Understanding the two types of immunity

On Behalf of | Nov 19, 2022 | Criminal Defense

Often, people who are facing charges – particularly when they involve criminal activity that involves multiple people – have information that can be valuable to law enforcement and prosecutors. That information can be a bargaining chip to get their own charges dismissed or prevent them from facing further charges. That can involve seeking some type of immunity. 

You don’t necessarily have to be part of a large criminal enterprise to seek immunity. If you have evidence or are willing to testify against even one person who’s committed a more serious offense than you and whom authorities have had a difficult time catching or building a case against, you may be able to seek immunity for your cooperation. Let’s look at the two types of immunity.

Transactional immunity

Also known as “blanket” immunity, this is the best (and most difficult) type to get. If you’re granted this, prosecutors are agreeing not to prosecute you for your role in any illegal activities associated with the case they’re investigating.

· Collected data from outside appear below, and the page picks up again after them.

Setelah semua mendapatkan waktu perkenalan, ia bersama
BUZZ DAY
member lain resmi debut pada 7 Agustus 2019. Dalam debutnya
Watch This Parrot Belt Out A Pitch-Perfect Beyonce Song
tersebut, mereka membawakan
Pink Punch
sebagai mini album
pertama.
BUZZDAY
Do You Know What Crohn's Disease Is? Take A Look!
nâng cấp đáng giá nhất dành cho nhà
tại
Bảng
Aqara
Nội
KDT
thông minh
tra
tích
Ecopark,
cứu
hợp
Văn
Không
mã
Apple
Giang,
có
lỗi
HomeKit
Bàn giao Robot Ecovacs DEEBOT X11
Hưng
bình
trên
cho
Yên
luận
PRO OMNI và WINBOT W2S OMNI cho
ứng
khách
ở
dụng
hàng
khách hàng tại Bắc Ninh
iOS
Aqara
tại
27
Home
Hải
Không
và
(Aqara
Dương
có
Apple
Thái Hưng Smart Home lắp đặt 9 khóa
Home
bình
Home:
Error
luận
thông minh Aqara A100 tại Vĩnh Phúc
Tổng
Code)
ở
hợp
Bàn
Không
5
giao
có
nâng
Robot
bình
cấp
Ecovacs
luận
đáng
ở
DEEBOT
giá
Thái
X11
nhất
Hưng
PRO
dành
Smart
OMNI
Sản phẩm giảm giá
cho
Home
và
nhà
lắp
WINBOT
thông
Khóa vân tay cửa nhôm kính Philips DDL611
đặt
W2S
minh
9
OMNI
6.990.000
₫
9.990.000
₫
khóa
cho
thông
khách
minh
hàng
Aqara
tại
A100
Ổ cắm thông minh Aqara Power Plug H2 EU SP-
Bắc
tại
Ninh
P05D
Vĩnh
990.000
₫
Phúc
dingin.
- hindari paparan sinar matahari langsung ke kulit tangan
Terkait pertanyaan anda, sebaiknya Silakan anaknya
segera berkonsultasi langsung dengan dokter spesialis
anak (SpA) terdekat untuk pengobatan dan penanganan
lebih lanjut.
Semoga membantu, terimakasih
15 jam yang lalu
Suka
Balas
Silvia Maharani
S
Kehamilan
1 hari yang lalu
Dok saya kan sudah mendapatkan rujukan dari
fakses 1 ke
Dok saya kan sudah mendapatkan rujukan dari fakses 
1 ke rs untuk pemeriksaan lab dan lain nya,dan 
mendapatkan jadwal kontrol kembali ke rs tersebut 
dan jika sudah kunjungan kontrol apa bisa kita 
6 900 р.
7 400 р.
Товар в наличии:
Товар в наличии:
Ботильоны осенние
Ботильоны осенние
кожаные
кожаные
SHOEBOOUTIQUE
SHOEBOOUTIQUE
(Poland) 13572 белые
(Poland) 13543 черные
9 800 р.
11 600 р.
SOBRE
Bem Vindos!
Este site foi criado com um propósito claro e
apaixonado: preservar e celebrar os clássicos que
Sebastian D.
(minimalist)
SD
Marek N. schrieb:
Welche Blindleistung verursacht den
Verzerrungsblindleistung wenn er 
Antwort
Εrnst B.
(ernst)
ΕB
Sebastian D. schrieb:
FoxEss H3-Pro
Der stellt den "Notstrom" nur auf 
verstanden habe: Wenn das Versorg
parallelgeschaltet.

For example, maybe you have sold illegal drugs in relatively small amounts to individual buyers. However, you obtained the drugs from someone who imports significant amounts from outside the country and sells them to low-level dealers. They’re anxious to catch and convict this person. Therefore, in exchange for your cooperation and testimony, they agree not to prosecute you for your activity.

That immunity is not a “get out of jail free” card for the rest of your life. If you’re arrested for an unrelated crime, that immunity won’t help.

Use immunity

This type of immunity (sometimes called “derivative use” immunity) is the most commonly granted type – largely because it’s more limited. It basically prevents people from being able to “plead the Fifth” because their testimony could incriminate them by taking that possibility off the table. It allows someone to testify and/or provide evidence of someone else’s criminal activity freely without risking the information they provide being used (through derivative use) against them. 

In the example above, if you testify that your supplier sold illegal drugs to you to sell to individuals, that testimony couldn’t be used against you. That doesn’t mean, however, that if they obtain information about your alleged illegal activity from other sources, they can’t use that to arrest and charge you.

You should never try to negotiate for immunity on your own. It requires experienced legal guidance.